EXERCISE GOAL
Repeat every record exactly.

************

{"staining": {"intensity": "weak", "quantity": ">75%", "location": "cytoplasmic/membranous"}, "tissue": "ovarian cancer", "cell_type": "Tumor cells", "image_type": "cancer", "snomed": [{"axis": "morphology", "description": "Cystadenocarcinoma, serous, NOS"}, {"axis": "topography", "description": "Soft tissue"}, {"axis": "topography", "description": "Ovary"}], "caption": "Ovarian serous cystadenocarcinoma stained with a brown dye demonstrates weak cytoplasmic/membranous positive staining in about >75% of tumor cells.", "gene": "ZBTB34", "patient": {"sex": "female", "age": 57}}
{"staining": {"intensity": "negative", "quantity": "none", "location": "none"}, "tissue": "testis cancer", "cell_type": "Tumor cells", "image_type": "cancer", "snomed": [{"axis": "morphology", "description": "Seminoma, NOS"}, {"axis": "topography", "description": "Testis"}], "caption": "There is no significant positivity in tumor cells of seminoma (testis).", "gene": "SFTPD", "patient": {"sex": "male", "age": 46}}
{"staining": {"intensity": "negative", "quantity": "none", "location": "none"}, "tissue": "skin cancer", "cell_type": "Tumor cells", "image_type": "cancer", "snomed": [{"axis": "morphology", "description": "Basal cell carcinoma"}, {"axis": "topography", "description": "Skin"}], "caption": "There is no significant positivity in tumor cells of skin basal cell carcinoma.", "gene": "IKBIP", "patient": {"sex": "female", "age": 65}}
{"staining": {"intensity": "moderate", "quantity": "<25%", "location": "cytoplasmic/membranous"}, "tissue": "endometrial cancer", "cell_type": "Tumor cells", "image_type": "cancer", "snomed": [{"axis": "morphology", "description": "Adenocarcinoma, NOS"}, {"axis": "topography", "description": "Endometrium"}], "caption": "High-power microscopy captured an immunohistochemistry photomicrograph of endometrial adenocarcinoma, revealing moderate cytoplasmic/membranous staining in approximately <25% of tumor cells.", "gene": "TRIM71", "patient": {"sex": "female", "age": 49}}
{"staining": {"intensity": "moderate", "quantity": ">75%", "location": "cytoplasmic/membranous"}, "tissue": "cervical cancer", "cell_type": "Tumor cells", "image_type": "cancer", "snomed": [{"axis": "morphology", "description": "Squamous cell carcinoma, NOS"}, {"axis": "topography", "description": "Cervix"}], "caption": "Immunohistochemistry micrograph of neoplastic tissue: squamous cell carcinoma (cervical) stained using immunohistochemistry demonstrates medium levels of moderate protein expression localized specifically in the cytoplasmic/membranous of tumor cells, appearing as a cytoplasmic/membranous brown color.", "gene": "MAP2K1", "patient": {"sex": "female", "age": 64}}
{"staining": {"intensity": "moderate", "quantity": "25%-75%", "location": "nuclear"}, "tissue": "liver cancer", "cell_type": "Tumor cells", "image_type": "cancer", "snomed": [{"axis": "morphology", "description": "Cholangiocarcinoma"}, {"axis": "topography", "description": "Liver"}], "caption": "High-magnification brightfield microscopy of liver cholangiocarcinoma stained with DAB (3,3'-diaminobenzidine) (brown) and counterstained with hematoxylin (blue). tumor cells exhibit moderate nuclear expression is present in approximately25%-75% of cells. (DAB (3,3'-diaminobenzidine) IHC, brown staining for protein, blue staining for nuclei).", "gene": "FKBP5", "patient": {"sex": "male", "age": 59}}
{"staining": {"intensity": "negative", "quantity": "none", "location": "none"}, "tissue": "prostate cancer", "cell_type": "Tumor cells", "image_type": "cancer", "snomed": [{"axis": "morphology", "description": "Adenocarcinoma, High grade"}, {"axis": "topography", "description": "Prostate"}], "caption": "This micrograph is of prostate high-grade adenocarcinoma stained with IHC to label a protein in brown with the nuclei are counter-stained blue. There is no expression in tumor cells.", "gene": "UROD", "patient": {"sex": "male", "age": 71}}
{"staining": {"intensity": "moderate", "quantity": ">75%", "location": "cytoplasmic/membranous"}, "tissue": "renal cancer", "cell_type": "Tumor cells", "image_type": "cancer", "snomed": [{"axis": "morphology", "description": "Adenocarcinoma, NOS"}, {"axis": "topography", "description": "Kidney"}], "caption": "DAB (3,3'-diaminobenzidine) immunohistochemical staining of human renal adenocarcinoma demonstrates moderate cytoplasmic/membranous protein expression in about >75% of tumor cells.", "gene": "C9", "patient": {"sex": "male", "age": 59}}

************

RESPONSE AREA
{"staining": {"intensity": "weak", "quantity": ">75%", "location": "cytoplasmic/membranous"}, "tissue": "ovarian cancer", "cell_type": "Tumor cells", "image_type": "cancer", "snomed": [{"axis": "morphology", "description": "Cystadenocarcinoma, serous, NOS"}, {"axis": "topography", "description": "Soft tissue"}, {"axis": "topography", "description": "Ovary"}], "caption": "Ovarian serous cystadenocarcinoma stained with a brown dye demonstrates weak cytoplasmic/membranous positive staining in about >75% of tumor cells.", "gene": "ZBTB34", "patient": {"sex": "female", "age": 57}}
{"staining": {"intensity": "negative", "quantity": "none", "location": "none"}, "tissue": "testis cancer", "cell_type": "Tumor cells", "image_type": "cancer", "snomed": [{"axis": "morphology", "description": "Seminoma, NOS"}, {"axis": "topography", "description": "Testis"}], "caption": "There is no significant positivity in tumor cells of seminoma (testis).", "gene": "SFTPD", "patient": {"sex": "male", "age": 46}}
{"staining": {"intensity": "negative", "quantity": "none", "location": "none"}, "tissue": "skin cancer", "cell_type": "Tumor cells", "image_type": "cancer", "snomed": [{"axis": "morphology", "description": "Basal cell carcinoma"}, {"axis": "topography", "description": "Skin"}], "caption": "There is no significant positivity in tumor cells of skin basal cell carcinoma.", "gene": "IKBIP", "patient": {"sex": "female", "age": 65}}
{"staining": {"intensity": "moderate", "quantity": "<25%", "location": "cytoplasmic/membranous"}, "tissue": "endometrial cancer", "cell_type": "Tumor cells", "image_type": "cancer", "snomed": [{"axis": "morphology", "description": "Adenocarcinoma, NOS"}, {"axis": "topography", "description": "Endometrium"}], "caption": "High-power microscopy captured an immunohistochemistry photomicrograph of endometrial adenocarcinoma, revealing moderate cytoplasmic/membranous staining in approximately <25% of tumor cells.", "gene": "TRIM71", "patient": {"sex": "female", "age": 49}}
{"staining": {"intensity": "moderate", "quantity": ">75%", "location": "cytoplasmic/membranous"}, "tissue": "cervical cancer", "cell_type": "Tumor cells", "image_type": "cancer", "snomed": [{"axis": "morphology", "description": "Squamous cell carcinoma, NOS"}, {"axis": "topography", "description": "Cervix"}], "caption": "Immunohistochemistry micrograph of neoplastic tissue: squamous cell carcinoma (cervical) stained using immunohistochemistry demonstrates medium levels of moderate protein expression localized specifically in the cytoplasmic/membranous of tumor cells, appearing as a cytoplasmic/membranous brown color.", "gene": "MAP2K1", "patient": {"sex": "female", "age": 64}}
{"staining": {"intensity": "moderate", "quantity": "25%-75%", "location": "nuclear"}, "tissue": "liver cancer", "cell_type": "Tumor cells", "image_type": "cancer", "snomed": [{"axis": "morphology", "description": "Cholangiocarcinoma"}, {"axis": "topography", "description": "Liver"}], "caption": "High-magnification brightfield microscopy of liver cholangiocarcinoma stained with DAB (3,3'-diaminobenzidine) (brown) and counterstained with hematoxylin (blue). tumor cells exhibit moderate nuclear expression is present in approximately25%-75% of cells. (DAB (3,3'-diaminobenzidine) IHC, brown staining for protein, blue staining for nuclei).", "gene": "FKBP5", "patient": {"sex": "male", "age": 59}}
{"staining": {"intensity": "negative", "quantity": "none", "location": "none"}, "tissue": "prostate cancer", "cell_type": "Tumor cells", "image_type": "cancer", "snomed": [{"axis": "morphology", "description": "Adenocarcinoma, High grade"}, {"axis": "topography", "description": "Prostate"}], "caption": "This micrograph is of prostate high-grade adenocarcinoma stained with IHC to label a protein in brown with the nuclei are counter-stained blue. There is no expression in tumor cells.", "gene": "UROD", "patient": {"sex": "male", "age": 71}}
{"staining": {"intensity": "moderate", "quantity": ">75%", "location": "cytoplasmic/membranous"}, "tissue": "renal cancer", "cell_type": "Tumor cells", "image_type": "cancer", "snomed": [{"axis": "morphology", "description": "Adenocarcinoma, NOS"}, {"axis": "topography", "description": "Kidney"}], "caption": "DAB (3,3'-diaminobenzidine) immunohistochemical staining of human renal adenocarcinoma demonstrates moderate cytoplasmic/membranous protein expression in about >75% of tumor cells.", "gene": "C9", "patient": {"sex": "male", "age": 59}}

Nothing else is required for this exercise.